All of a sudden, at the beginning of October, it started using HUGE amounts of data (which I didn't discover until yesterday, when I almost went into data overage on my shared plan).

I found one thread on Amazon discussions where 2 other people reported this same issue (beginning mid-September for them).

I contacted Kindle support (yes Kindle support and not Amazon suppport) and the person I got hold of had never heard of this problem but claimed that it would be reported. I called Verizon support and the tech support person I got also had never heard of this problem. I've googled the issue and only found that one thread on Amazon discussions.
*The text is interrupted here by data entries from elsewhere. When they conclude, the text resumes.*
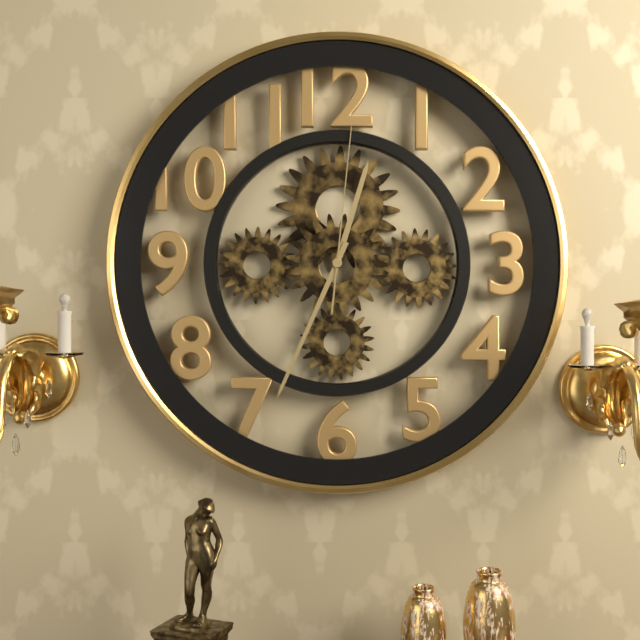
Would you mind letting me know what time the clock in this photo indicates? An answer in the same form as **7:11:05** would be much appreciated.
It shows **12:34:01**
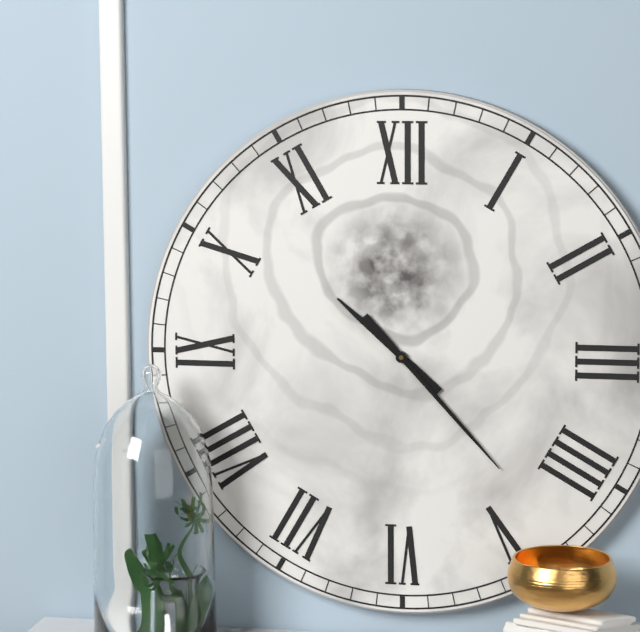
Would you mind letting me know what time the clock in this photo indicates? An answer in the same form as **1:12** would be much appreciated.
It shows **10:23**
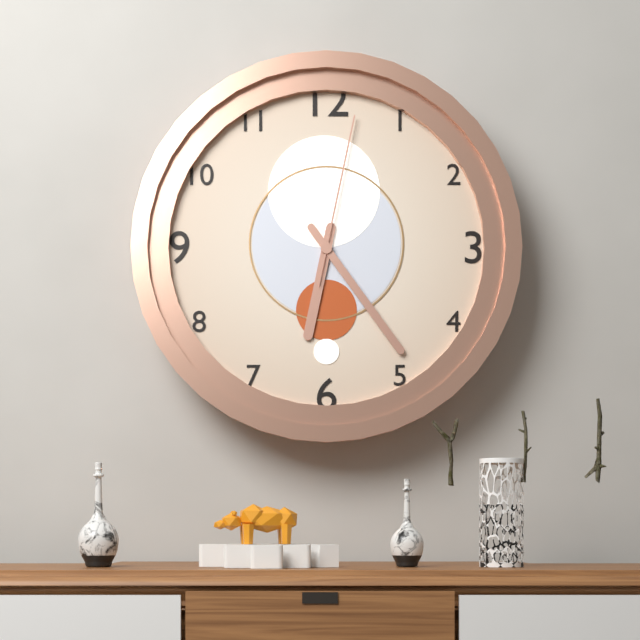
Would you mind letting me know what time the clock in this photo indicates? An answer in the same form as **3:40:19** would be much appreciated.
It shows **6:24:02**
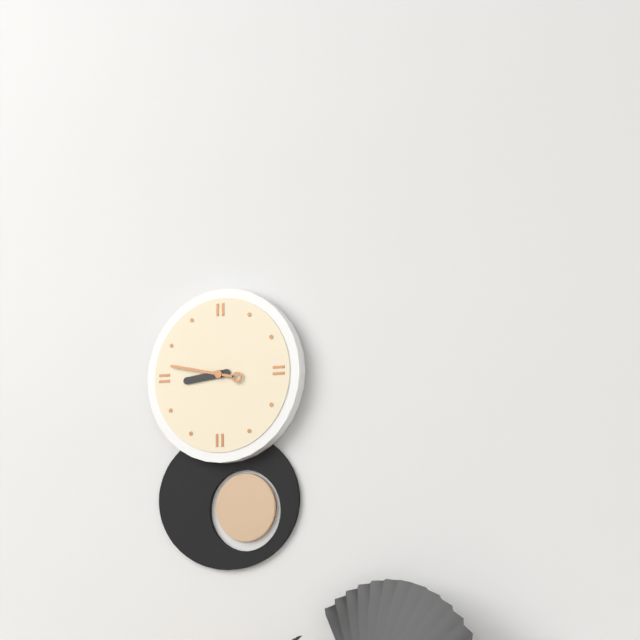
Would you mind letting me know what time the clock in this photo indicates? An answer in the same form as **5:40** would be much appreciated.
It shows **8:47**
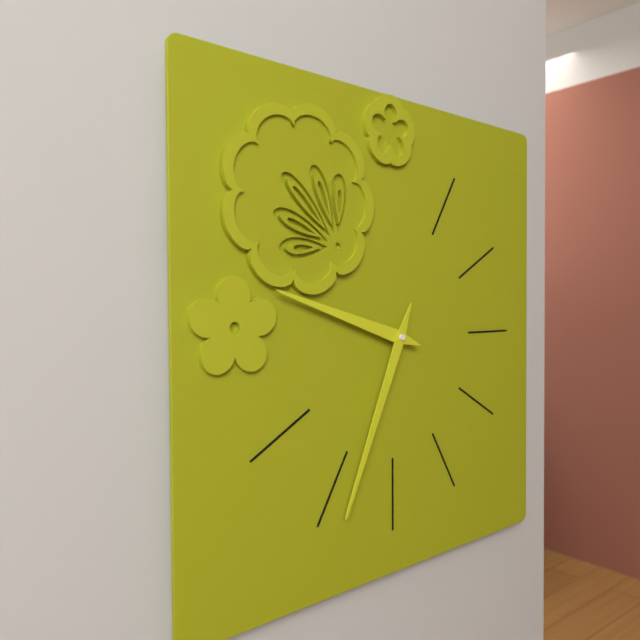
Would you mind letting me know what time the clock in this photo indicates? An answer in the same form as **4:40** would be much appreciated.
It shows **9:34**
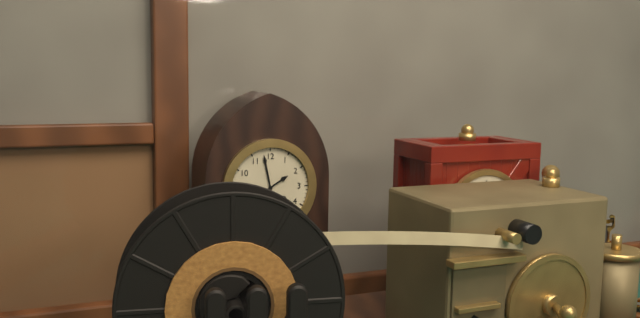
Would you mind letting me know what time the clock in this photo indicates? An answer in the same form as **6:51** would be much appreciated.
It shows **1:58**
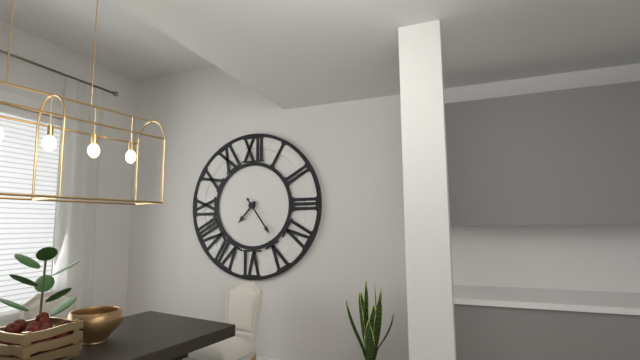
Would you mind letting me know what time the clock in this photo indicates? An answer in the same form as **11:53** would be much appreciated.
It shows **7:24**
As of right now I just cannot use this app on my phone. I've long since been a one-device-person and I find this development very disturbing.
Of course, I have the kindle app on several other devices, so I'm not completely shut out of my Kindle books, but I don't like not being able to use it on my phone.

Has anyone here noticed any similar issues? Any other thoughts about how I might trouble-shoot this problem?


----------



## KimberlyinMN (Dec 30, 2009)

I haven't noticed this with my Android cell phone. I barely use any data with my phone. July 31-Aug 30 (36.93 MB), Aug. 31-Sept 30 (51.24 MB), Sept 30-Oct 21 (21.45 MB). Granted, I am almost always connected to WiFi at home and work. I also use Greenify on my phone to help my battery life and to keep the phone from slowing down. Apps that I select are hibernated automatically.


----------



## CegAbq (Mar 17, 2009)

Up until the beginning of this month, on the same phone, the app never used much data either.
In the discussion thread I found, folks were speculation that for some reason the app started constantly syncing the whole time you use it for reading, not just when you open it and close it.


----------



## SusanCassidy (Nov 9, 2008)

But, syncing would not use huge amounts of data, only very small amounts.  So, that isn't it.


----------



## Ann in Arlington (Oct 27, 2008)

If it's really constantly syncing, I'd guess the small amounts could become large amounts pretty fast.  Especially if you use it regularly -- it would be constantly updating your place and all that.  At any rate, it's not supposed to do that, so worth asking the question. 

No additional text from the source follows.